The Congressional Food Stamp Stunt

Since when are food stamps supposed to constitute someone’s entire food budget? Since some Congressman wanted to do a silly publicity stunt,

“Rep. Tim Ryan (D-Ohio) stood before the refrigerated section of the Safeway on Capitol Hill yesterday and looked longingly at the eggs.

At $1.29 for a half-dozen, he couldn’t afford them.

Ryan and three other members of Congress have pledged to live for one week on $21 worth of food, the amount the average food stamp recipient receives in federal assistance. That’s $3 a day or $1 a meal. They started yesterday.

Rep. Jim McGovern (D-Mass.) and Rep. Jo Ann Emerson (R-Mo.), co-chairmen of the House Hunger Caucus, called on lawmakers to take the “Food Stamp Challenge” to raise awareness of hunger and what they say are inadequate benefits for food stamp recipients. Only two others, Ryan and Janice Schakowsky (D-Ill.), took them up on it.”

There’s welfare, food stamps, free school lunch and breakfast programs, charities, etc., etc.,…but no, let’s pretend that none don’t exist, ignore the fact that the government shouldn’t be in the business of handing out money for food in the first place, and take one program and announce that people can’t pay for their food budget off of it.

Here’s an interesting question: what happened before all these government programs existed? People got by without them, didn’t them? Setting that aside, in a country where food is as cheap and plentiful as it is here, you can confidently say that obesity among the poor in America is a bigger problem than the poor going without food.

In fact, to even come up with statistics claiming that more than some teeny, tiny fraction of Americans go to bed hungry, they have to skew the definitions to include people who aren’t hungry, but are supposedly buying a lower quality of food than they otherwise would have if they had more money. So, “If he had $10 to spend instead of two, he would have gotten a nutritious organic meal instead of two items off of McDonald’s dollar menu.” On the other hand, maybe that person would have spent that extra $8 on candy. Who knows? Either way, they are getting food and almost everyone defined as “hungry” in this country is regularly getting enough to eat despite the scare stats you hear.

If you don’t believe that, ask yourself how many Americans starve to death each year (The number will be zero unless there are some bizarre circumstances involved) and then check the number of people who die each year from obesity related problems.

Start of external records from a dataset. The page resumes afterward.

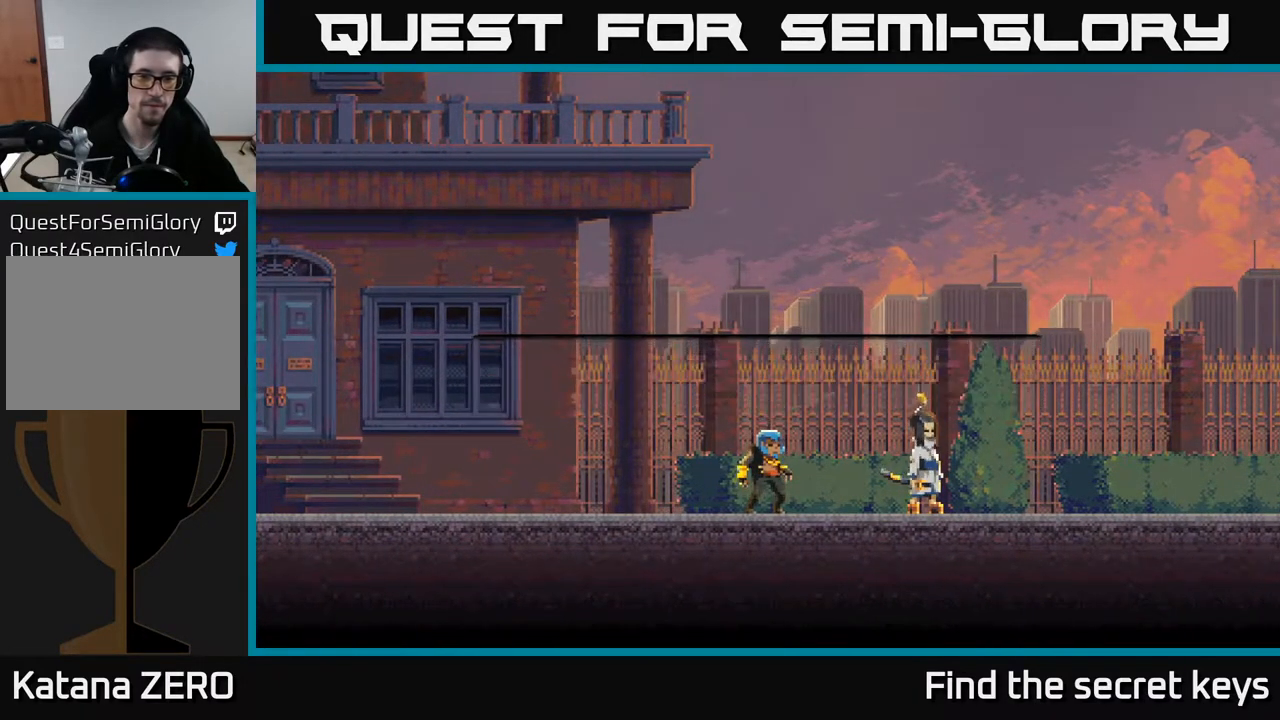
{"buttons": [], "left_stick": "center", "right_stick": "center", "events": [[67, "A", "up"]]}
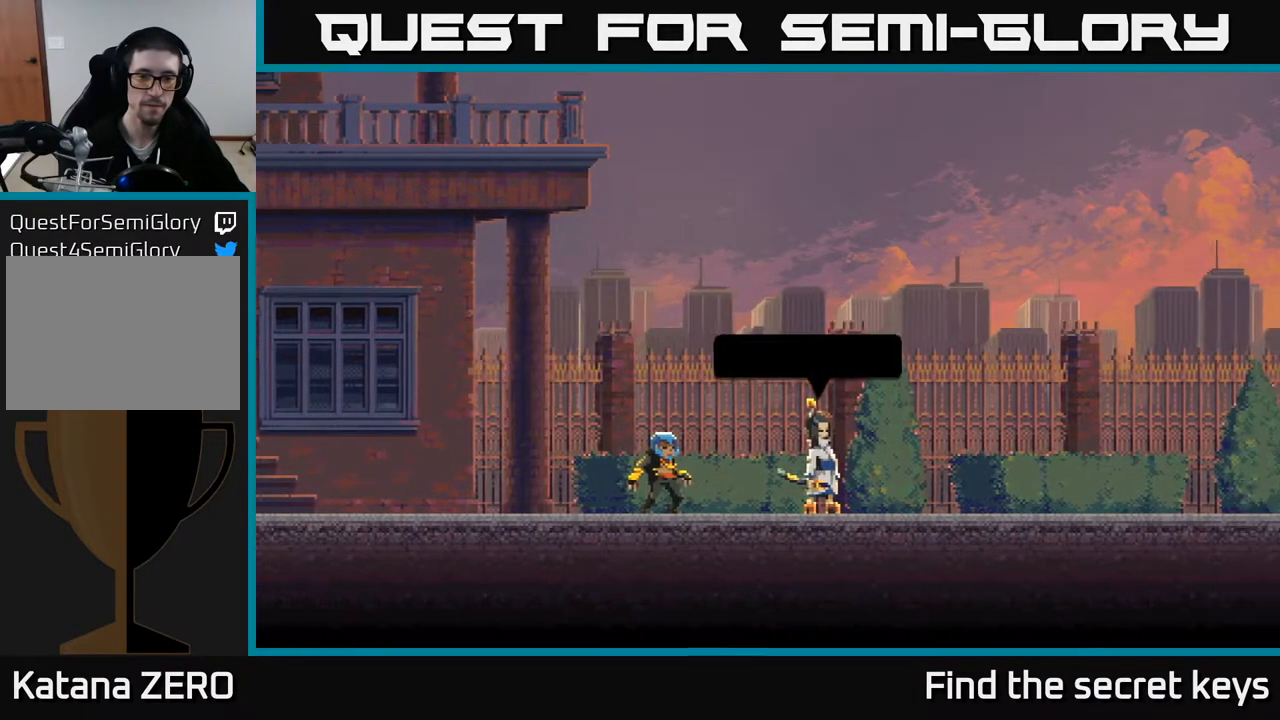
{"buttons": [], "left_stick": "center", "right_stick": "center", "events": []}
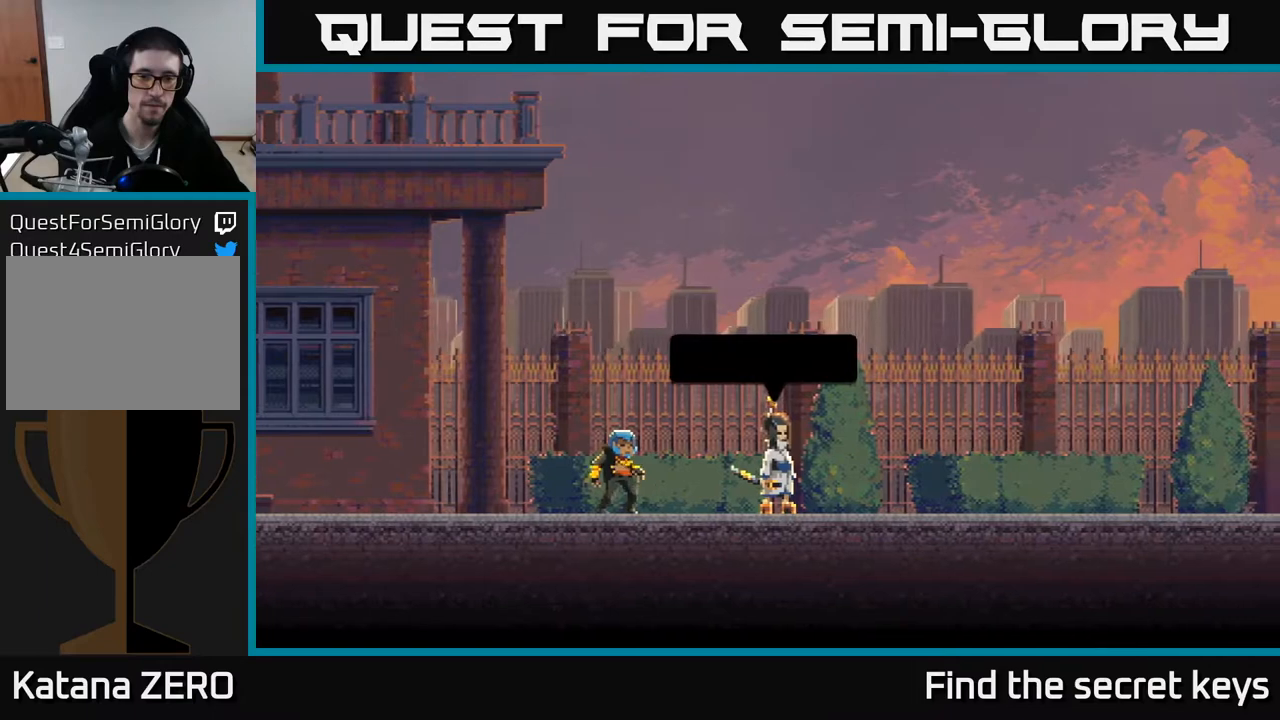
{"buttons": ["A"], "left_stick": "center", "right_stick": "center", "events": [[350, "A", "down"]]}
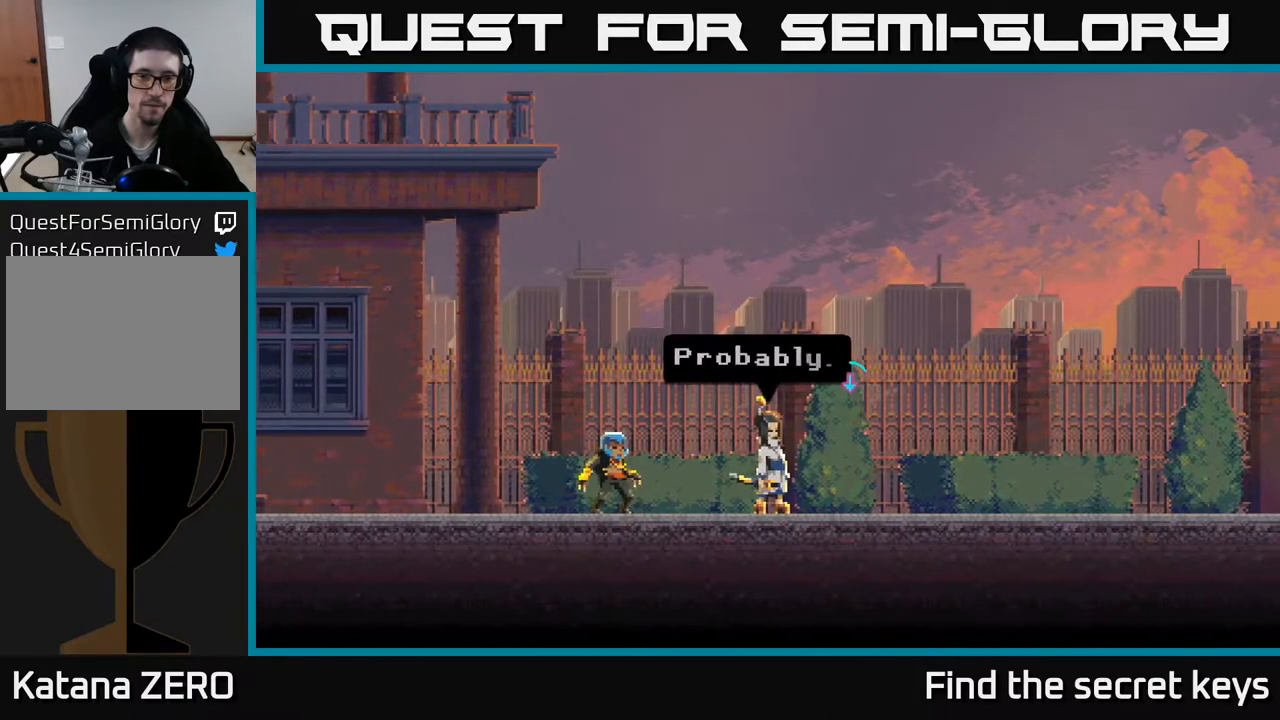
{"buttons": [], "left_stick": "center", "right_stick": "center", "events": [[83, "A", "up"], [167, "A", "down"], [333, "A", "up"]]}
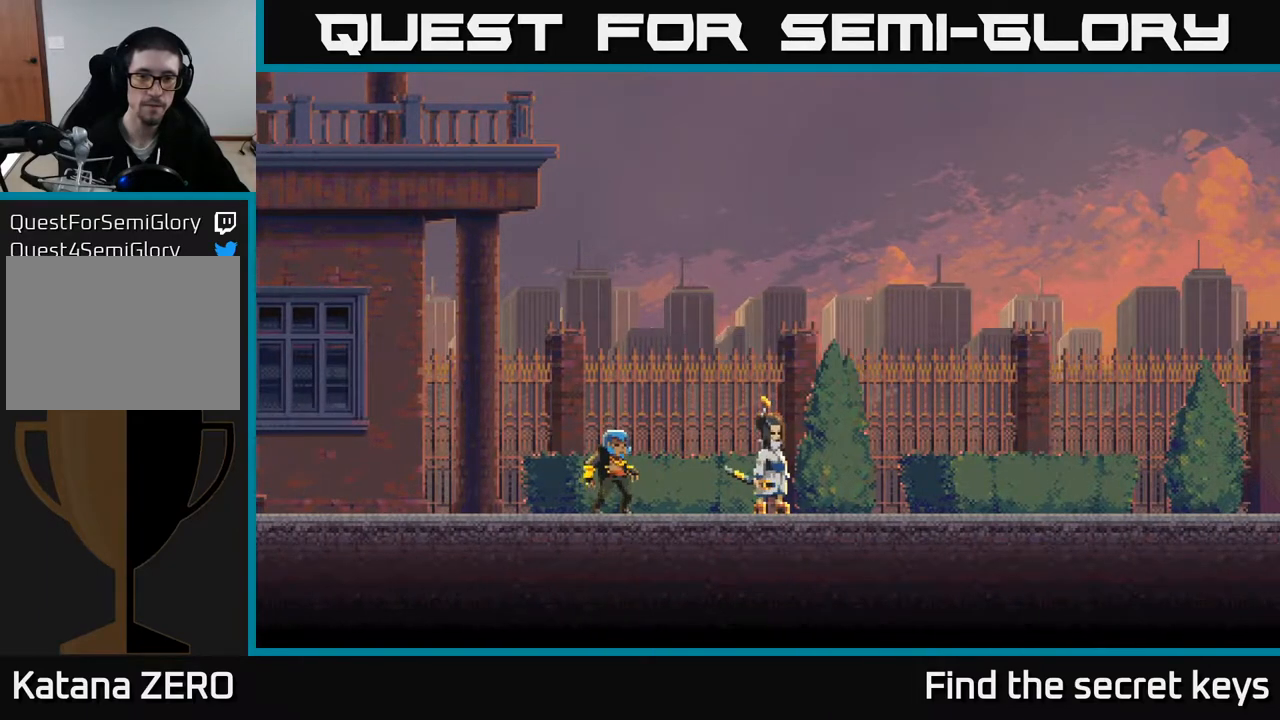
{"buttons": [], "left_stick": "center", "right_stick": "center", "events": []}
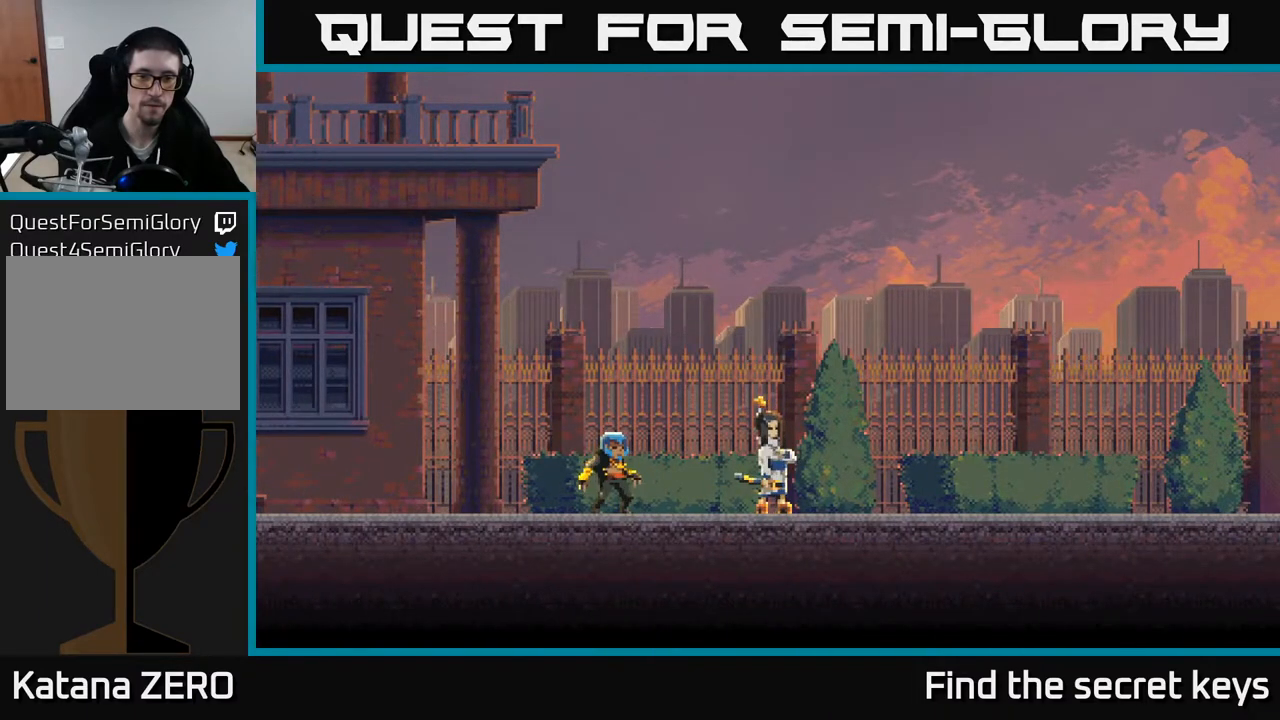
{"buttons": [], "left_stick": "center", "right_stick": "center", "events": []}
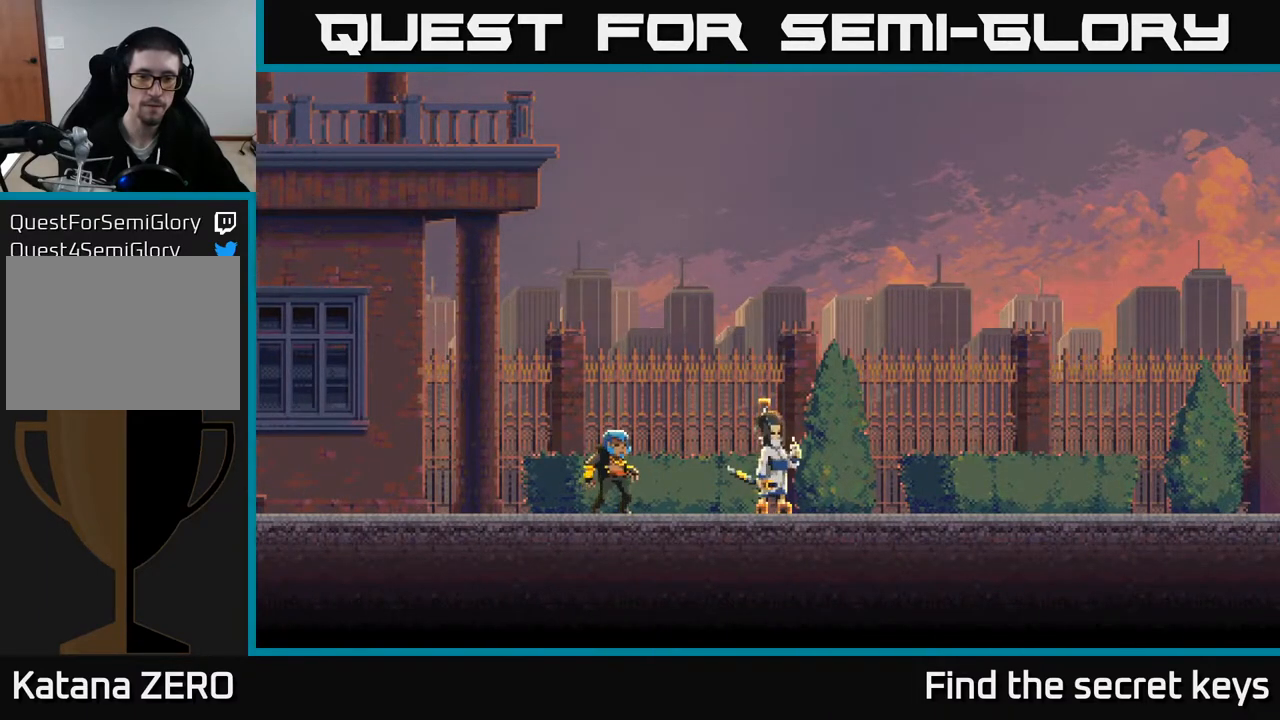
{"buttons": [], "left_stick": "center", "right_stick": "center", "events": []}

Now, you may be thinking, “Awww, c’mon Hawkins! You shouldn’t protest this! They just want to feed hungry people!” The problem with that sort of thinking is that when it comes to programs like this, too much is NEVER, EVER enough for the socialists in the Democratic Party. You could double the budget of every program designed to feed people, and in two years, the exact same people carping today would be back claiming that these programs were dramatically underfunded. Whether the programs work or don’t, are the best way of spending money our money or not, whether we have a deficit or not, or whether they’re even needed in the first place, doesn’t matter at all. The whole thing comes down to nothing more than, “Voting for this is nice and anyone who doesn’t vote for it is mean!”

Well, I’m content to be “mean” and say that we shouldn’t even be considering increasing the amount of money going to foodstamps when we’re running a budget deficit.